• [What the task asks]: Where the records below have a line with "calls", that line is to be copied.

• [Excerpted data]:
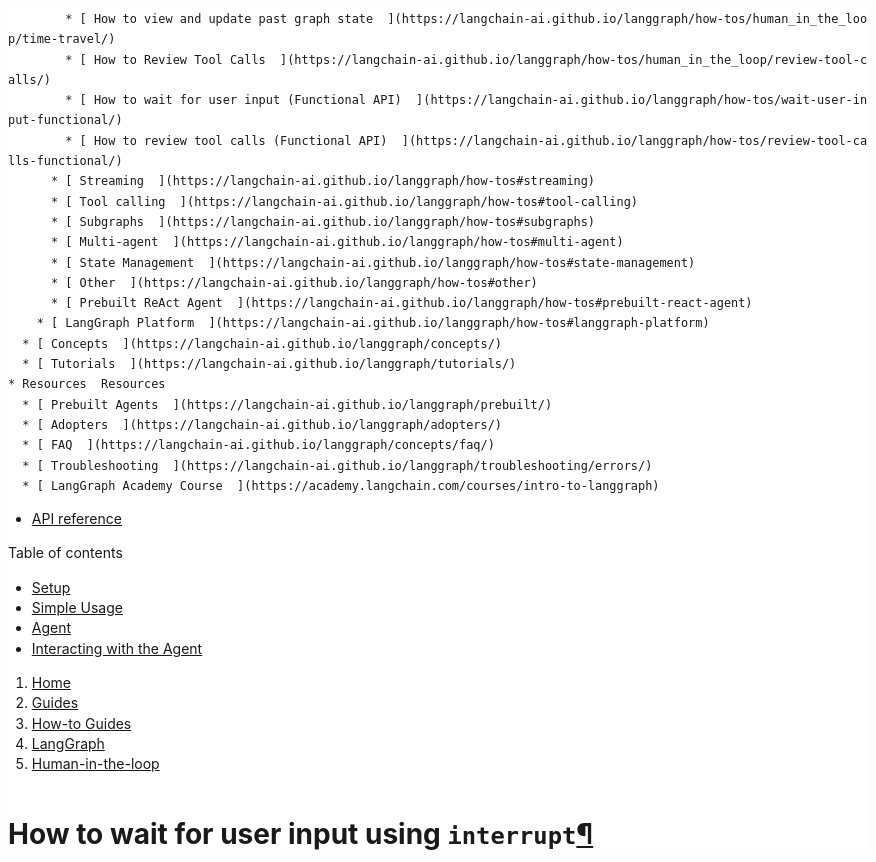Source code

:             * [ How to view and update past graph state  ](https://langchain-ai.github.io/langgraph/how-tos/human_in_the_loop/time-travel/)
            * [ How to Review Tool Calls  ](https://langchain-ai.github.io/langgraph/how-tos/human_in_the_loop/review-tool-calls/)
            * [ How to wait for user input (Functional API)  ](https://langchain-ai.github.io/langgraph/how-tos/wait-user-input-functional/)
            * [ How to review tool calls (Functional API)  ](https://langchain-ai.github.io/langgraph/how-tos/review-tool-calls-functional/)
          * [ Streaming  ](https://langchain-ai.github.io/langgraph/how-tos#streaming)
          * [ Tool calling  ](https://langchain-ai.github.io/langgraph/how-tos#tool-calling)
          * [ Subgraphs  ](https://langchain-ai.github.io/langgraph/how-tos#subgraphs)
          * [ Multi-agent  ](https://langchain-ai.github.io/langgraph/how-tos#multi-agent)
          * [ State Management  ](https://langchain-ai.github.io/langgraph/how-tos#state-management)
          * [ Other  ](https://langchain-ai.github.io/langgraph/how-tos#other)
          * [ Prebuilt ReAct Agent  ](https://langchain-ai.github.io/langgraph/how-tos#prebuilt-react-agent)
        * [ LangGraph Platform  ](https://langchain-ai.github.io/langgraph/how-tos#langgraph-platform)
      * [ Concepts  ](https://langchain-ai.github.io/langgraph/concepts/)
      * [ Tutorials  ](https://langchain-ai.github.io/langgraph/tutorials/)
    * Resources  Resources 
      * [ Prebuilt Agents  ](https://langchain-ai.github.io/langgraph/prebuilt/)
      * [ Adopters  ](https://langchain-ai.github.io/langgraph/adopters/)
      * [ FAQ  ](https://langchain-ai.github.io/langgraph/concepts/faq/)
      * [ Troubleshooting  ](https://langchain-ai.github.io/langgraph/troubleshooting/errors/)
      * [ LangGraph Academy Course  ](https://academy.langchain.com/courses/intro-to-langgraph)
  * [ API reference  ](https://langchain-ai.github.io/langgraph/reference/graphs/)



Table of contents 

  * [ Setup  ](https://langchain-ai.github.io/langgraph/how-tos/human_in_the_loop/wait-user-input/#setup)
  * [ Simple Usage  ](https://langchain-ai.github.io/langgraph/how-tos/human_in_the_loop/wait-user-input/#simple-usage)
  * [ Agent  ](https://langchain-ai.github.io/langgraph/how-tos/human_in_the_loop/wait-user-input/#agent)
  * [ Interacting with the Agent  ](https://langchain-ai.github.io/langgraph/how-tos/human_in_the_loop/wait-user-input/#interacting-with-the-agent)



  1. [ Home  ](https://langchain-ai.github.io/langgraph/)
  2. [ Guides  ](https://langchain-ai.github.io/langgraph/how-tos/)
  3. [ How-to Guides  ](https://langchain-ai.github.io/langgraph/how-tos/)
  4. [ LangGraph  ](https://langchain-ai.github.io/langgraph/how-tos#langgraph)
  5. [ Human-in-the-loop  ](https://langchain-ai.github.io/langgraph/how-tos#human-in-the-loop)

[ ](https://github.com/langchain-ai/langgraph/edit/main/docs/docs/how-tos/human_in_the_loop/wait-user-input.ipynb "Edit this page")

# How to wait for user input using `interrupt`[¶](https://langchain-ai.github.io/langgraph/how-tos/human_in_the_loop/wait-user-input/#how-to-wait-for-user-input-using-interrupt "Permanent link")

• [Task result]:
            * [ How to Review Tool Calls  ](https://langchain-ai.github.io/langgraph/how-tos/human_in_the_loop/review-tool-calls/)
            * [ How to review tool calls (Functional API)  ](https://langchain-ai.github.io/langgraph/how-tos/review-tool-calls-functional/)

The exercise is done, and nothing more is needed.